Gazeteci Bülent Kılıç, geçtiğimiz yıl Onur Haftası eylemlerini takip ettiği sırada dört polis tarafından yere yatırarak gözaltına almıştı. Kılıç yaşananları şöyle özetledi: “Onur Haftası yürüyüşüydü. Yasaklandı. Haber takibi sırasında bizi de engellemek istediler. İşte yapamazsın ben gazeteciyim, bu şekilde davranamazsın dedim. Sonra polis, ‘a efendim sen misin bana bunu söyleyen’ bir tavırla karşılıklı iki üç bakışmadan sonra ‘alın bunu’ dedi. Götürüyor işte makinemi yere atıyor. Pervasızlık yani. Üstüme biniyor suratında maske. O kendince işte hınçla saldırı anında bilinçli olarak boynuma basıyor. Görüntüde de var yani. Bilinçli yapıyor ki ‘gördün mü bana karşı gazeteciyim diye itiraz hakkını ben böyle gösteririm’ diye kişisel bir duruma çeviriyor onu.

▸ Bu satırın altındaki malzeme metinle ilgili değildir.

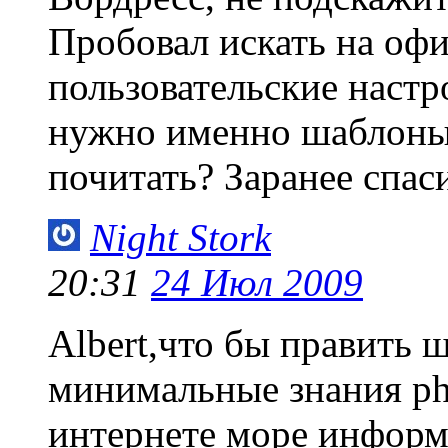
Пробовал искать на оф
пользовательские настр
нужно именно шаблоны 
почитать? Заранее спас
Night Stork
20:31
24 Июл 2009
Albert,что бы править
минимальные знания php
интернете море информ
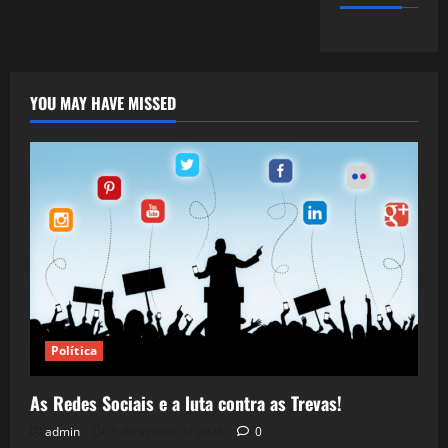
YOU MAY HAVE MISSED
Política
As Redes Sociais e a luta contra as Trevas!
admin
5 de agosto de 2026
0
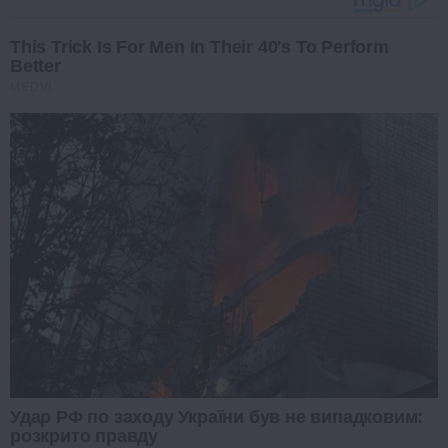
This Trick Is For Men In Their 40's To Perform
Better
MEDVI
Удар РФ по заходу України був не випадковим:
розкрито правду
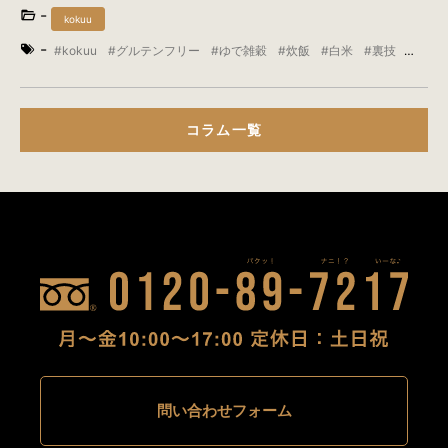
-
kokuu
-
kokuu
グルテンフリー
ゆで雑穀
炊飯
白米
裏技
雑穀
雑穀米
コラム一覧
問い合わせフォーム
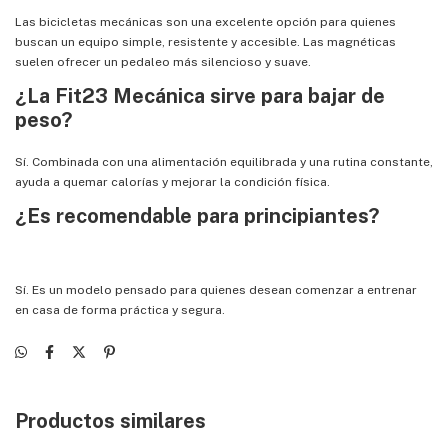
Las bicicletas mecánicas son una excelente opción para quienes
buscan un equipo simple, resistente y accesible. Las magnéticas
suelen ofrecer un pedaleo más silencioso y suave.
¿La Fit23 Mecánica sirve para bajar de
peso?
Sí. Combinada con una alimentación equilibrada y una rutina constante,
ayuda a quemar calorías y mejorar la condición física.
¿Es recomendable para principiantes?
Sí. Es un modelo pensado para quienes desean comenzar a entrenar
en casa de forma práctica y segura.
Productos similares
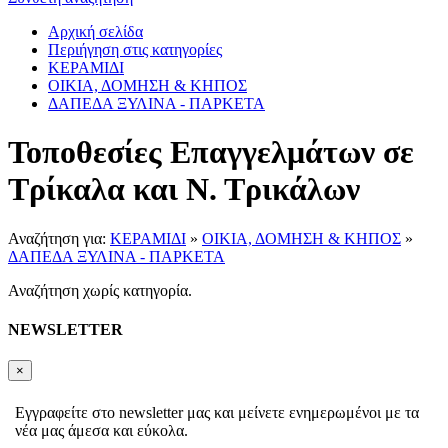
Αρχική σελίδα
Περιήγηση στις κατηγορίες
ΚΕΡΑΜΙΔΙ
ΟΙΚΙΑ, ΔΟΜΗΣΗ & ΚΗΠΟΣ
ΔΑΠΕΔΑ ΞΥΛΙΝΑ - ΠΑΡΚΕΤΑ
Τοποθεσίες Επαγγελμάτων σε
Τρίκαλα και Ν. Τρικάλων
Αναζήτηση για:
ΚΕΡΑΜΙΔΙ
»
ΟΙΚΙΑ, ΔΟΜΗΣΗ & ΚΗΠΟΣ
»
ΔΑΠΕΔΑ ΞΥΛΙΝΑ - ΠΑΡΚΕΤΑ
Αναζήτηση χωρίς κατηγορία.
NEWSLETTER
×
Εγγραφείτε στο newsletter μας και μείνετε ενημερωμένοι με τα
νέα μας άμεσα και εύκολα.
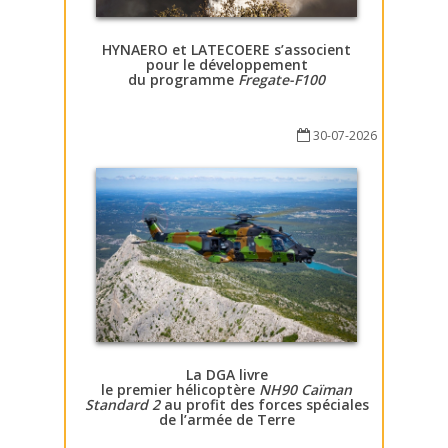
HYNAERO et LATECOERE s’associent
pour le développement
du programme
Fregate-F100
30-07-2026
La DGA livre
le premier hélicoptère
NH90 Caïman
Standard 2
au profit des forces spéciales
de l’armée de Terre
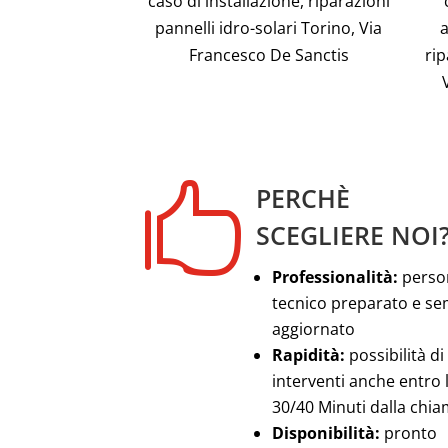
caso di installazione, riparazioni
pannelli idro-solari Torino, Via
a
Francesco De Sanctis
rip

PERCHÈ
SCEGLIERE NOI
Professionalità:
perso
tecnico preparato e s
aggiornato
Rapidità:
possibilità di
interventi anche entro 
30/40 Minuti dalla chi
Disponibilità:
pronto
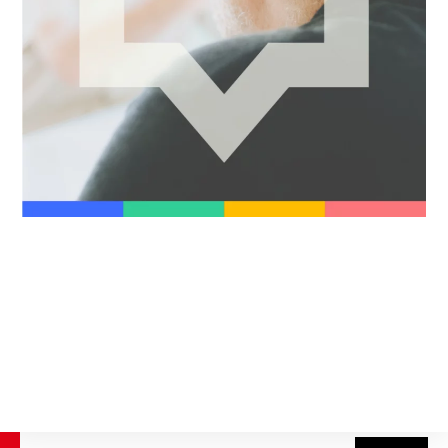
Ledenlijst
|
Contact
|
Disclaimer
|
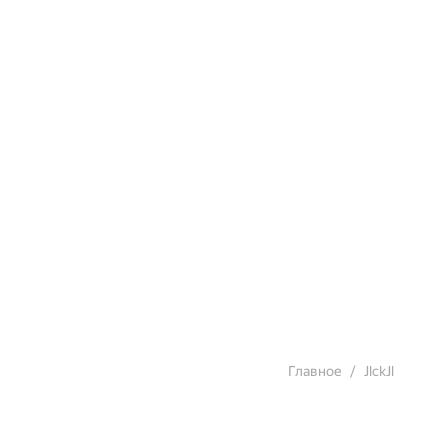
Главное
JlckJl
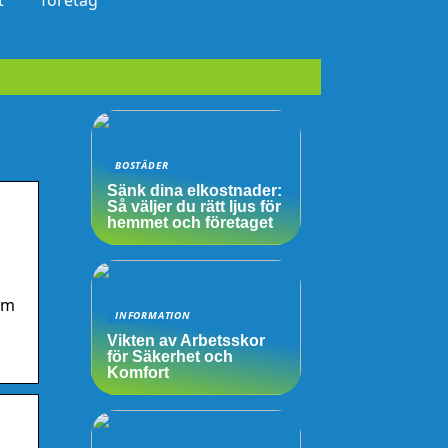
t
företag
BOSTÄDER
Sänk dina elkostnader:
Så väljer du rätt ljus för
hemmet och företaget
Om
INFORMATION
Vikten av Arbetsskor
för Säkerhet och
Komfort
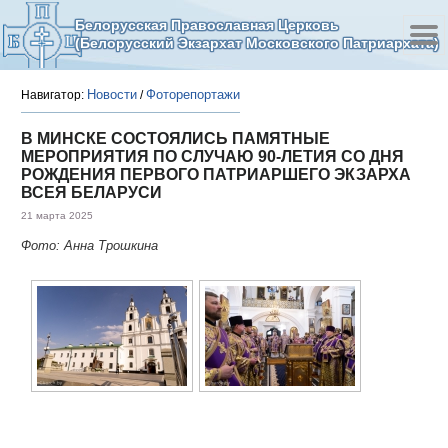
Белорусская Православная Церковь
(Белорусский Экзархат Московского Патриархата)
Новости
Фоторепортажи
Навигатор:
/
В МИНСКЕ СОСТОЯЛИСЬ ПАМЯТНЫЕ
МЕРОПРИЯТИЯ ПО СЛУЧАЮ 90-ЛЕТИЯ СО ДНЯ
РОЖДЕНИЯ ПЕРВОГО ПАТРИАРШЕГО ЭКЗАРХА
ВСЕЯ БЕЛАРУСИ
21 марта 2025
Фото: Анна Трошкина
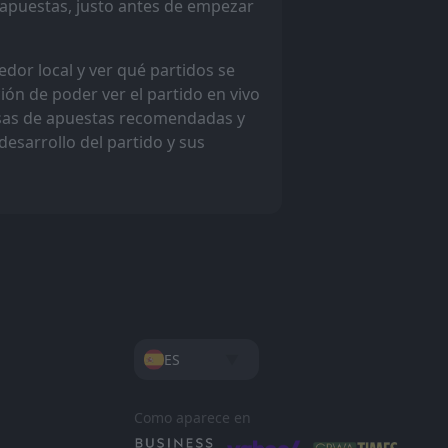
e apuestas, justo antes de empezar
dor local y ver qué partidos se
ción de poder ver el partido en vivo
casas de apuestas recomendadas y
desarrollo del partido y sus
ES
Como aparece en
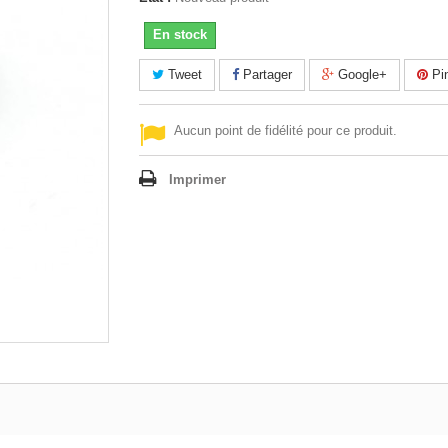
En stock
Tweet
Partager
Google+
Pin
Aucun point de fidélité pour ce produit.
Imprimer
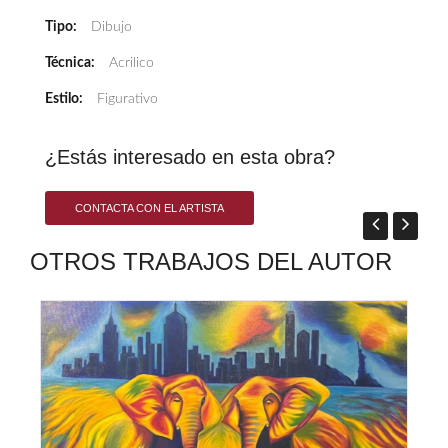
Tipo:
Dibujo
Técnica:
Acrilico
Estilo:
Figurativo
¿Estás interesado en esta obra?
CONTACTA CON EL ARTISTA
OTROS TRABAJOS DEL AUTOR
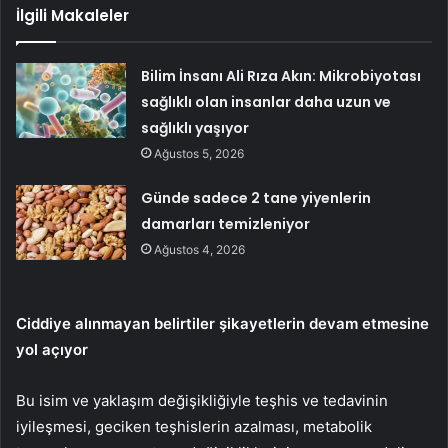
İlgili Makaleler
Bilim İnsanı Ali Rıza Akın: Mikrobiyotası
sağlıklı olan insanlar daha uzun ve
sağlıklı yaşıyor
Ağustos 5, 2026
Günde sadece 2 tane yiyenlerin
damarları temizleniyor
Ağustos 4, 2026
Ciddiye alınmayan belirtiler şikayetlerin devam etmesine
yol açıyor
Bu isim ve yaklaşım değişikliğiyle teşhis ve tedavinin
iyileşmesi, geciken teşhislerin azalması, metabolik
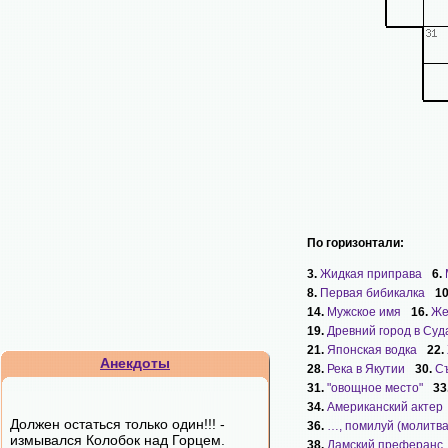
По горизонтали:
3.
Жидкая приправа
6.
8.
Первая бибикалка
1
14.
Мужское имя
16.
Же
19.
Древний город в Суд
21.
Японская водка
22.
Анекдоты
28.
Река в Якутии
30.
С
31.
"овощное место"
33
34.
Американский актер
Должен остаться только один!!! -
36.
…, помилуй (молитва
измывался Колобок над Горцем.
38.
Дамский преферанс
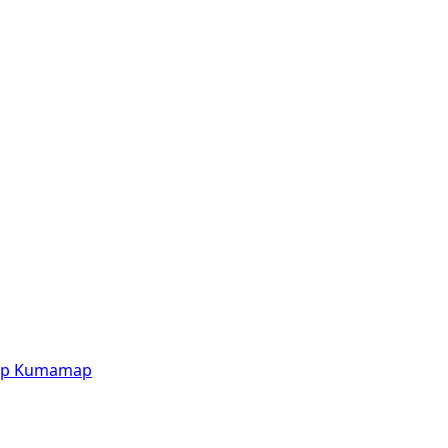
p
Kumamap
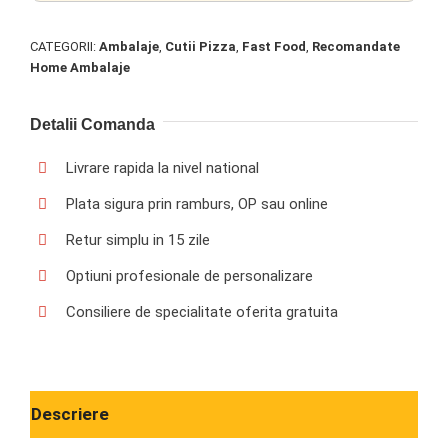
CATEGORII:
Ambalaje
,
Cutii Pizza
,
Fast Food
,
Recomandate
Home Ambalaje
Detalii Comanda
Livrare rapida la nivel national
Plata sigura prin ramburs, OP sau online
Retur simplu in 15 zile
Optiuni profesionale de personalizare
Consiliere de specialitate oferita gratuita
Descriere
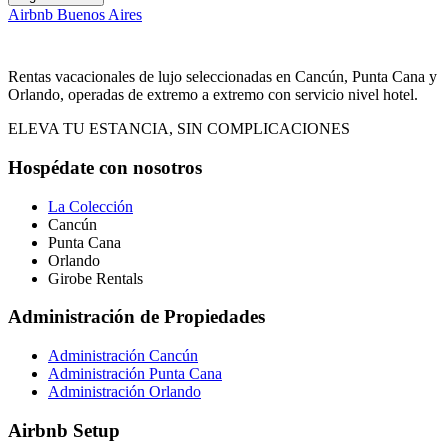
Airbnb
Buenos Aires
Rentas vacacionales de lujo seleccionadas en Cancún, Punta Cana y
Orlando, operadas de extremo a extremo con servicio nivel hotel.
ELEVA TU ESTANCIA, SIN COMPLICACIONES
Hospédate con nosotros
La Colección
Cancún
Punta Cana
Orlando
Girobe Rentals
Administración de Propiedades
Administración Cancún
Administración Punta Cana
Administración Orlando
Airbnb Setup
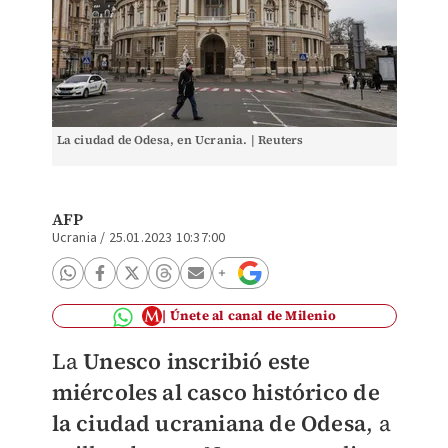
La ciudad de Odesa, en Ucrania. | Reuters
AFP
Ucrania
/
25.01.2023 10:37:00
Únete al canal de Milenio
La
Unesco inscribió este
miércoles al casco histórico de
la ciudad ucraniana de Odesa
, a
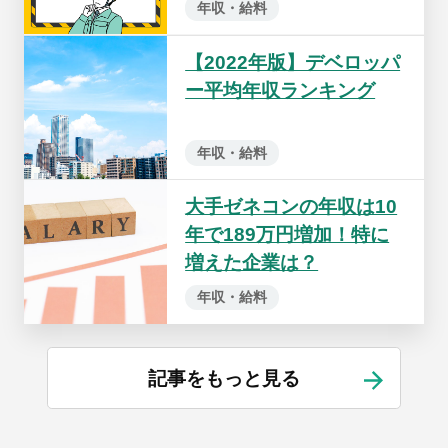
年収・給料
【2022年版】デベロッパ
ー平均年収ランキング
年収・給料
大手ゼネコンの年収は10
年で189万円増加！特に
増えた企業は？
年収・給料
記事をもっと見る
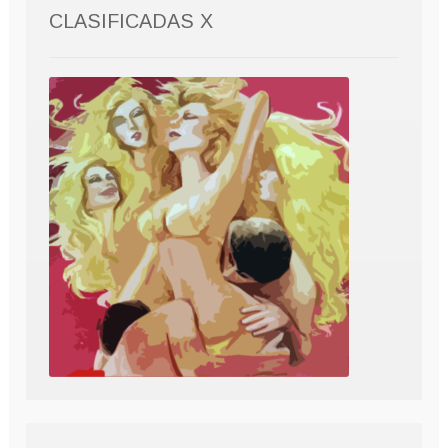
CLASIFICADAS X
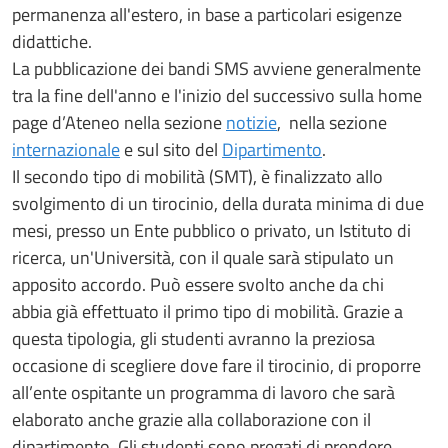
permanenza all'estero, in base a particolari esigenze
didattiche.
La pubblicazione dei bandi SMS avviene generalmente
tra la fine dell'anno e l'inizio del successivo sulla home
page d’Ateneo nella sezione
notizie
, nella sezione
internazionale
e sul sito del
Dipartimento
.
Il secondo tipo di mobilità (SMT), è finalizzato allo
svolgimento di un tirocinio, della durata minima di due
mesi, presso un Ente pubblico o privato, un Istituto di
ricerca, un'Università, con il quale sarà stipulato un
apposito accordo. Può essere svolto anche da chi
abbia già effettuato il primo tipo di mobilità. Grazie a
questa tipologia, gli studenti avranno la preziosa
occasione di scegliere dove fare il tirocinio, di proporre
all’ente ospitante un programma di lavoro che sarà
elaborato anche grazie alla collaborazione con il
dipartimento. Gli studenti sono pregati di prendere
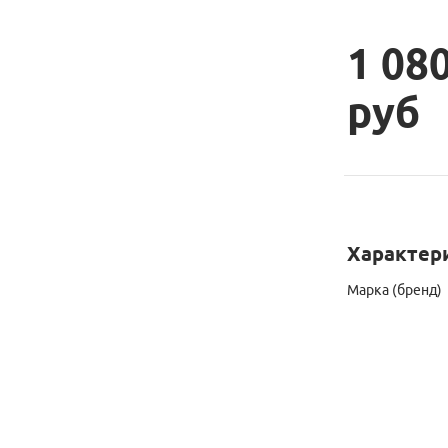
1 08
руб
Характер
Марка (бренд)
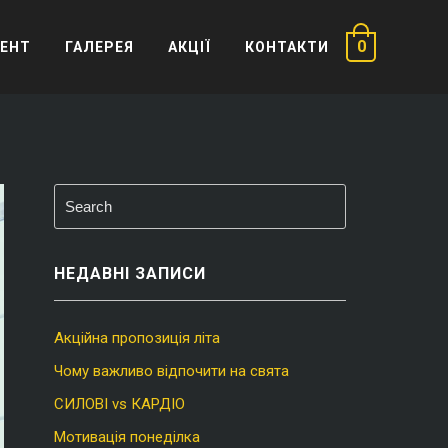
0
ЕНТ
ГАЛЕРЕЯ
АКЦІЇ
КОНТАКТИ
НЕДАВНІ ЗАПИСИ
Акційна пропозиція літа
Чому важливо відпочити на свята
СИЛОВІ vs КАРДІО
Мотивація понеділка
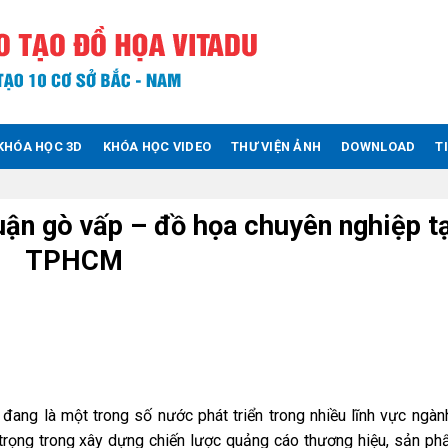
KHÓA HỌC 3D
KHÓA HỌC VIDEO
THƯ VIỆN ẢNH
DOWNLOAD
T
uận gò vấp – đồ họa chuyên nghiệp t
TPHCM
 đang là một trong số nước phát triển trong nhiều lĩnh vực ngàn
 trọng trong xây dựng chiến lược quảng cáo thương hiệu, sản p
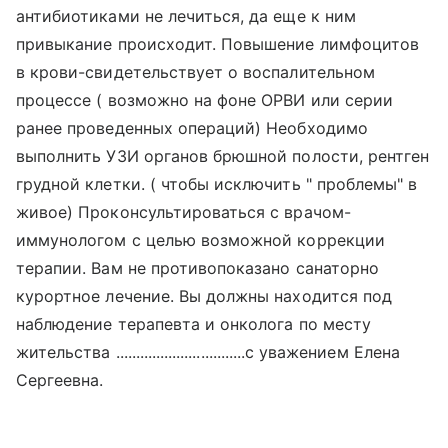
антибиотиками не лечиться, да еще к ним
привыкание происходит. Повышение лимфоцитов
в крови-свидетельствует о воспалительном
процессе ( возможно на фоне ОРВИ или серии
ранее проведенных операций) Необходимо
выполнить УЗИ органов брюшной полости, рентген
грудной клетки. ( чтобы исключить " проблемы" в
живое) Проконсультироваться с врачом-
иммунологом с целью возможной коррекции
терапии. Вам не противопоказано санаторно
курортное лечение. Вы должны находится под
наблюдение терапевта и онколога по месту
жительства ................................с уважением Елена
Сергеевна.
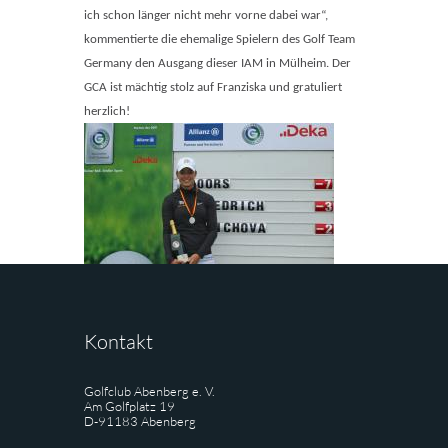
ich schon länger nicht mehr vorne dabei war“,
kommentierte die ehemalige Spielern des Golf Team
Germany den Ausgang dieser IAM in Mülheim.
Der
GCA ist mächtig stolz auf Franziska und gratuliert
herzlich!
Kontakt
Golfclub Abenberg e. V.
Am Golfplatz 19
D-91183 Abenberg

Elindeki devlet yetkisini, hukuk yetkisini bana karşı infaza, yargısız infaza çeviriyor orada. Sana vermiş devlet yetkiyi sen de orada kendince infaz yapacaksın. Yaşanan böyle bir durumdu yani.”

 

 

Kılıç polisin tutumunun devletin tavrını yansıttığını söyledi: “Devlet bir faaliyet yapar gazeteci de bunu denetler. Denetleme sebebi de insanların devletin bu faaliyetinden haberdar olması güdüsüdür. Yani mesela bir ihale açılır orada ne olduğunu kimsenin haberi olmayabilir işte gazeteci bunu halkın haber alma özgürlüğü için denetler. Meseleye buradan baktığımızda sokakta herhangi bir olay olduğunda oradaki polisin tutumu devletin tavrıdır bir yerde ve gazeteci de bunu denetler. Ki biliyoruz zaman zaman devlet veya polis bunu göstermek istemez. Göstermek istememesinin sebebi de çok açık ve nettir; orada gizlemeye çalıştığı bir suç vardır, gizlemeye çalıştığı hukuk dışı bir durum vardır. Bunu da gizleme çabası da işte gazetecileri engellemesi, dövmesi, yayın yasağı ve işte benzeri durumlar, benzeri faaliyetler.”

 

DİSK Basın-İş Genel Başkanı Faruk Eren ise gazetecilere polis müdahalesinin yanı sıra sivil şiddete de dikkat çekti: “Son dönemlerde yaşadığımız bir faşist terör… Yani şeyi hatırlayın Levent Gültekin’in Halk TV önünde dövülmesi. Birçok gazeteci böyle saldırıya uğradı ve saldırganlara hiçbir şey yapılmadı, neredeyse ödüllendirildi. Bu sadece gazetecilere yönelik değil, birçok siyasiye, işte en büyük şey Kılıçdaroğlu’na yapılan saldırıydı. Saldırganın neredeyse elleri öpüldü, yani böyle bir şey vardı. Düşünün Türkiye’nin ana muhalefet partisi bile böyle bir saldırıya uğruyor. Ama son günlerde, dediğim gibi, işte gazetelere, gazetecilere, yayın organlarına doğrudan faşist bir baskı uygulanıyor. İşte zaman zaman tartaklanıyor, dövülüyor. Tabii ki cezasızlık da bu güruhu cesaretlendiriyor ne yazık ki.”